Depuis que sa mère est malade, il s’est juré de ne plus jamais l’utilisé. A quoi bon partir ailleurs puisque c’est ici que l’on meurt. C’est ici que sa mère meurt. Autrefois elle vivait deux étages en dessous. Chaque mercredi soir et chaque vendredi soir ils dînaient ensemble chez elle. Elle avait tout fait pour ne pas partir mais sa dernière crise l’avait plongée dans un coma dont elle ne s’était toujours pas réveillée.

Il avait fallu une visite de trop à l’hôpital pour que la vie de Philibert bascule. L’annonce d’un ultime espoir pour que Philibert passe le point de non retour. Sa mère pouvait subir une opération de la dernière chance mais moyennant une somme d’argent que ni lui ni sa mère ne possédait. Pour la première fois de sa vie Philibert décida de faire un faux. Il connaissait assez bien le réseau pour obtenir facilement de l’argent en échange d’un faux vraiment vrai.

Dire que Philibert n’a pas eu de chance est un euphémisme de la véritable guigne qui l’a suivi pendant les semaines qui suivirent sa transaction avec Bernard Lucien. D’abord il y a eu l’euphorie de la somme d’argent enfin réunie, puis le début de l’opération une semaine après. Pendant ce temps Bernard Lucien se faisait perquisitionner pour trafics de faux. Le nom de Philibert était identifié deux jours plus tard. L’arrivée des forces de police au domicile de Philibert ne tarda pas et c’est à peine quelques heures après l’annonce de l’échec de l’opération de sa mère que Philibert se retrouva fasse à un juge d’instruction en train de déballer sa misérable histoire.

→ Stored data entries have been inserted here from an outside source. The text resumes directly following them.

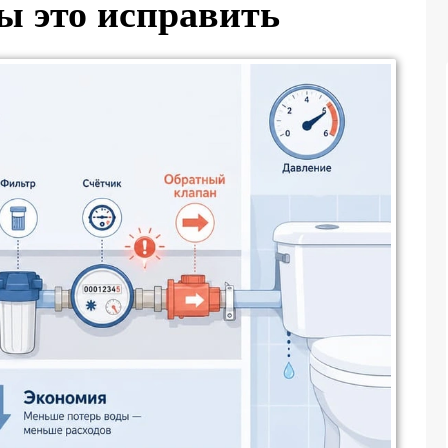
ы это исправить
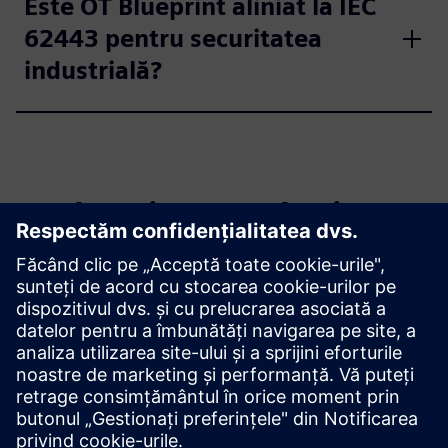
Este OT Blueprint aliniat la IEC
62443 pentru securitatea
industrială?
Explorați resursele și
produsele conexe
Informații și resurse suplimentare
Transformare în tehnologia medicală
Legarea între IT și OT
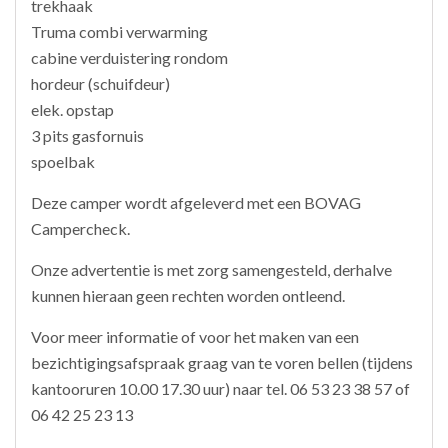
trekhaak
Truma combi verwarming
cabine verduistering rondom
hordeur (schuifdeur)
elek. opstap
3 pits gasfornuis
spoelbak
Deze camper wordt afgeleverd met een BOVAG
Campercheck.
Onze advertentie is met zorg samengesteld, derhalve
kunnen hieraan geen rechten worden ontleend.
Voor meer informatie of voor het maken van een
bezichtigingsafspraak graag van te voren bellen (tijdens
kantooruren 10.00 17.30 uur) naar tel. 06 53 23 38 57 of
06 42 25 23 13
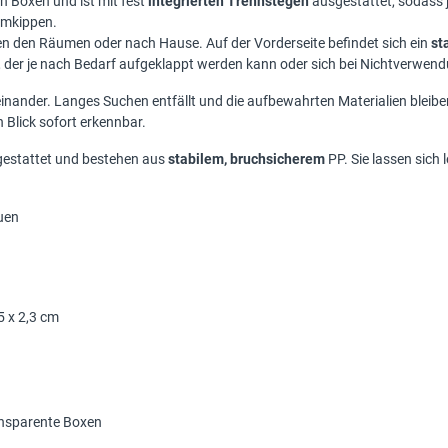
en Boxen und ist mit fest
integrierten Trennstegen
ausgestattet, sodass j
umkippen.
hen den Räumen oder nach Hause. Auf der Vorderseite befindet sich ein
st
, der je nach Bedarf aufgeklappt werden kann oder sich bei Nichtverwen
heinander. Langes Suchen entfällt und die aufbewahrten Materialien bleib
n Blick sofort erkennbar.
sgestattet und bestehen aus
stabilem, bruchsicherem
PP. Sie lassen sich 
auen
5 x 2,3 cm
ransparente Boxen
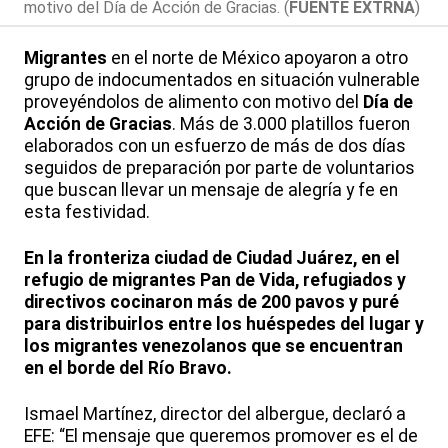
motivo del Día de Acción de Gracias. (
FUENTE EXTRNA
)
Migrantes
en el norte de México apoyaron a otro
grupo de indocumentados en situación vulnerable
proveyéndolos de alimento con motivo del
Día de
Acción de Gracias
. Más de 3.000 platillos fueron
elaborados con un esfuerzo de más de dos días
seguidos de preparación por parte de voluntarios
que buscan llevar un mensaje de alegría y fe en
esta festividad.
En la fronteriza ciudad de Ciudad Juárez, en el
refugio de migrantes Pan de Vida, refugiados y
directivos cocinaron más de 200 pavos y puré
para distribuirlos entre los huéspedes del lugar y
los migrantes venezolanos que se encuentran
en el borde del Río Bravo.
Ismael Martínez, director del albergue, declaró a
EFE: “El mensaje que queremos promover es el de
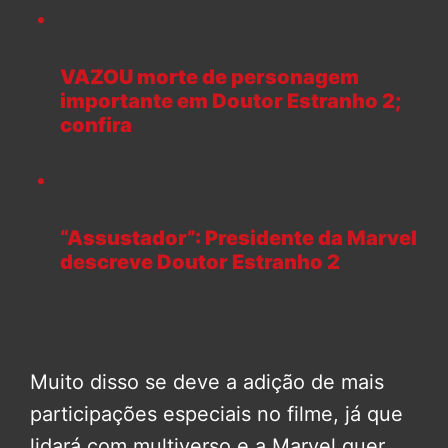
VAZOU morte de personagem
importante em Doutor Estranho 2;
confira
“Assustador”: Presidente da Marvel
descreve Doutor Estranho 2
Muito disso se deve a adição de mais
participações especiais no filme, já que
lidará com multiverso e a Marvel quer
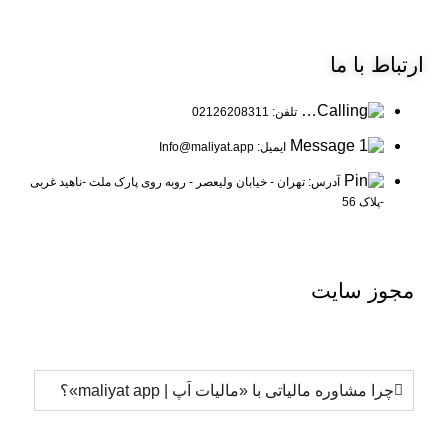
ارتباط
با ما
تلفن: 02126208311
ایمیل: Info@maliyat.app
آدرس: تهران - خیابان ولیعصر - روبه روی پارک ملت -ناهید غربی
-پلاک 56
مجوز
سایت
چرا مشاوره مالیاتی با «مالیات اَپ | maliyat app»؟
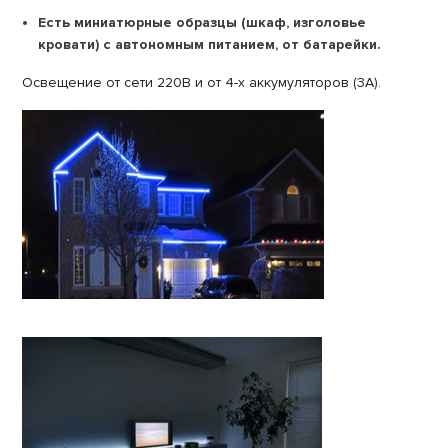
Есть миниатюрные образцы (шкаф, изголовье
кровати) с автономным питанием, от батарейки.
Освещение от сети 220В и от 4-х аккумуляторов (3А).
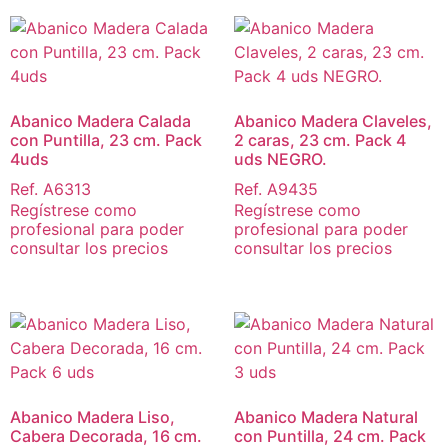
Abanico Madera Calada
Abanico Madera Claveles,
con Puntilla, 23 cm. Pack
2 caras, 23 cm. Pack 4
4uds
uds NEGRO.
Ref. A6313
Ref. A9435
Regístrese como
Regístrese como
profesional para poder
profesional para poder
consultar los precios
consultar los precios
Abanico Madera Liso,
Abanico Madera Natural
Cabera Decorada, 16 cm.
con Puntilla, 24 cm. Pack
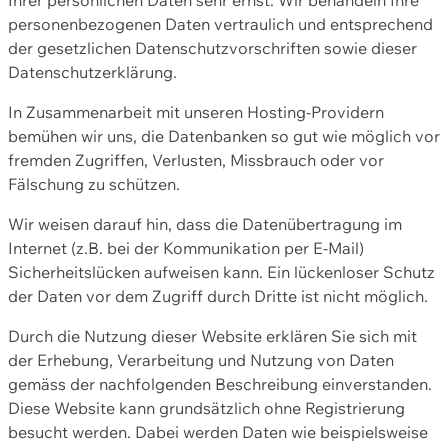
personenbezogenen Daten vertraulich und entsprechend
der gesetzlichen Datenschutzvorschriften sowie dieser
Datenschutzerklärung.
In Zusammenarbeit mit unseren Hosting-Providern
bemühen wir uns, die Datenbanken so gut wie möglich vor
fremden Zugriffen, Verlusten, Missbrauch oder vor
Fälschung zu schützen.
Wir weisen darauf hin, dass die Datenübertragung im
Internet (z.B. bei der Kommunikation per E-Mail)
Sicherheitslücken aufweisen kann. Ein lückenloser Schutz
der Daten vor dem Zugriff durch Dritte ist nicht möglich.
Durch die Nutzung dieser Website erklären Sie sich mit
der Erhebung, Verarbeitung und Nutzung von Daten
gemäss der nachfolgenden Beschreibung einverstanden.
Diese Website kann grundsätzlich ohne Registrierung
besucht werden. Dabei werden Daten wie beispielsweise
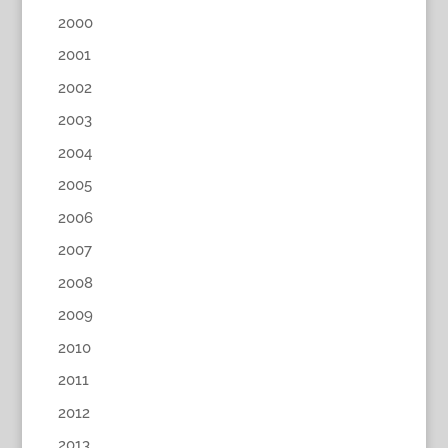
2000
2001
2002
2003
2004
2005
2006
2007
2008
2009
2010
2011
2012
2013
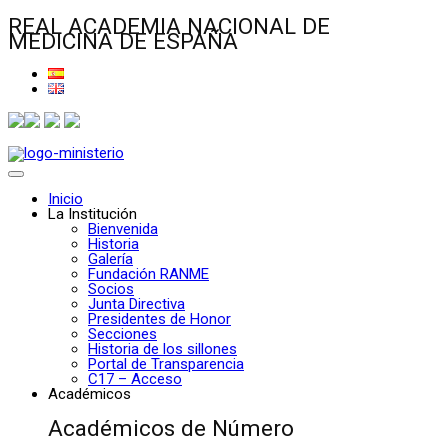
REAL ACADEMIA NACIONAL DE
MEDICINA DE ESPAÑA
Inicio
La Institución
Bienvenida
Historia
Galería
Fundación RANME
Socios
Junta Directiva
Presidentes de Honor
Secciones
Historia de los sillones
Portal de Transparencia
C17 – Acceso
Académicos
Académicos de Número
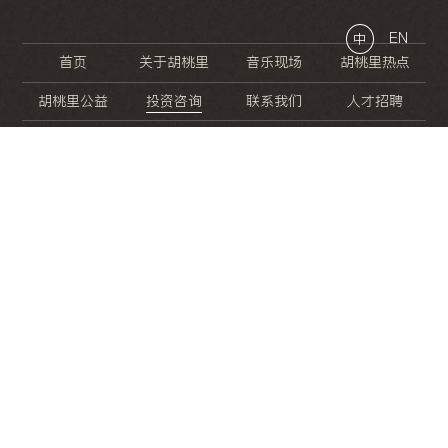
EN
中
首页
关于胡桃里
音乐现场
胡桃里热点
胡桃里公益
投资咨询
联系我们
人才招聘
晚
餐
就
开
始
的
夜
生
活
/
/
/
/
/
/
/
/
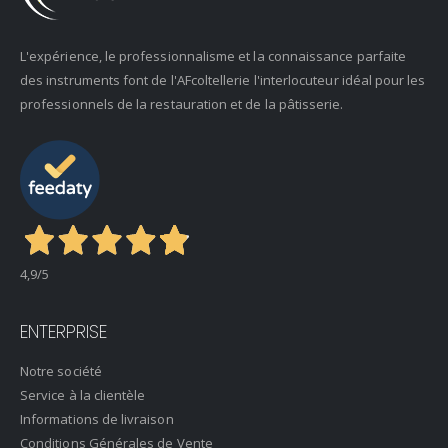
L'expérience, le professionnalisme et la connaissance parfaite
des instruments font de l'AFcoltellerie l'interlocuteur idéal pour les
professionnels de la restauration et de la pâtisserie.
4,9
/5
ENTERPRISE
Notre société
Service à la clientèle
Informations de livraison
Conditions Générales de Vente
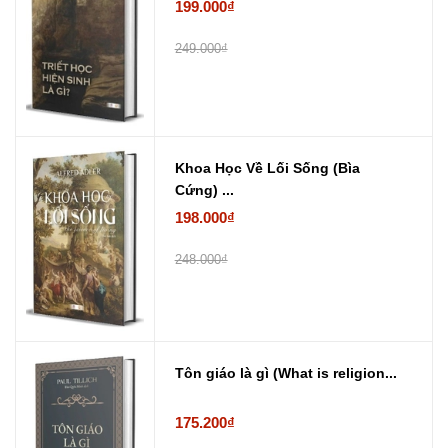
199.000₫
249.000₫
Khoa Học Về Lối Sống (Bìa
Cứng) ...
198.000₫
248.000₫
Tôn giáo là gì (What is religion...
175.200₫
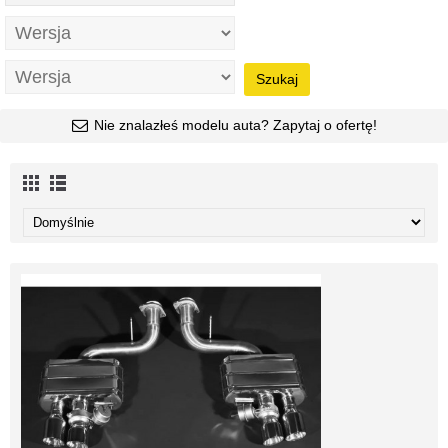
Szukaj
Nie znalazłeś modelu auta? Zapytaj o ofertę!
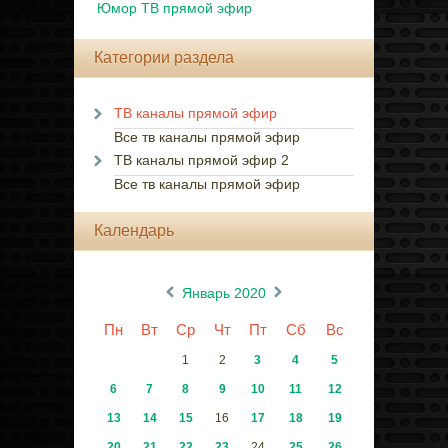
Юмор ТВ прямой эфир
Категории раздела
ТВ каналы прямой эфир
Все тв каналы прямой эфир
ТВ каналы прямой эфир 2
Все тв каналы прямой эфир
Календарь
«
»
Январь 2020
Пн
Вт
Ср
Чт
Пт
Сб
Вс
1
2
3
4
5
6
7
8
9
10
11
12
13
14
15
16
17
18
19
20
21
22
23
24
25
26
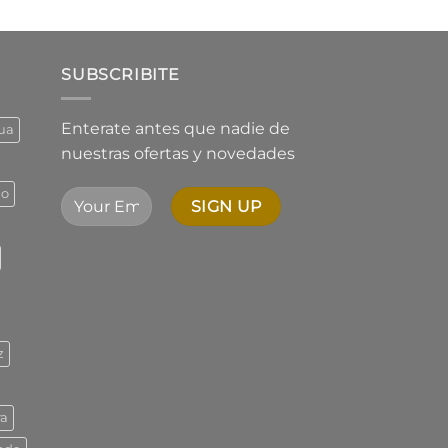
de
5,01
precios:
desde
$1.544,73
SUBSCRIBITE
hasta
$2.342,01
Enterate antes que nadie de
ua
nuestras ofertas y novedades
ño
z
ra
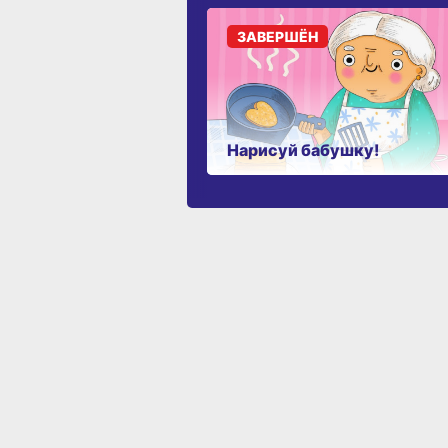
ЗАВЕРШЁН
Нарисуй бабушку!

Pour des raisons évidentes de mise sous silence Philibert fut mis en détention provisoire. Six jours plus tard, il recevait un coup de téléphone de son avocat commis d’office concernant sa mère. Il ne lui restait plus que quelques jours à vivre et étant donné l’affaire dans lequel il se retrouvait empêtré il n’aurait jamais l’occasion de sortir pour la revoir. Bizarrement, Philibert pris cette nouvelle avec calme et demanda à son avocat si il était possible d’avoir son matériel de peinture, une toile et une photo de la chambre de sa mère sur son lit d’hôpital le plus tôt possible. Etant donné son statut de présumé innocent, il ne fut pas difficile d’obtenir satisfaction.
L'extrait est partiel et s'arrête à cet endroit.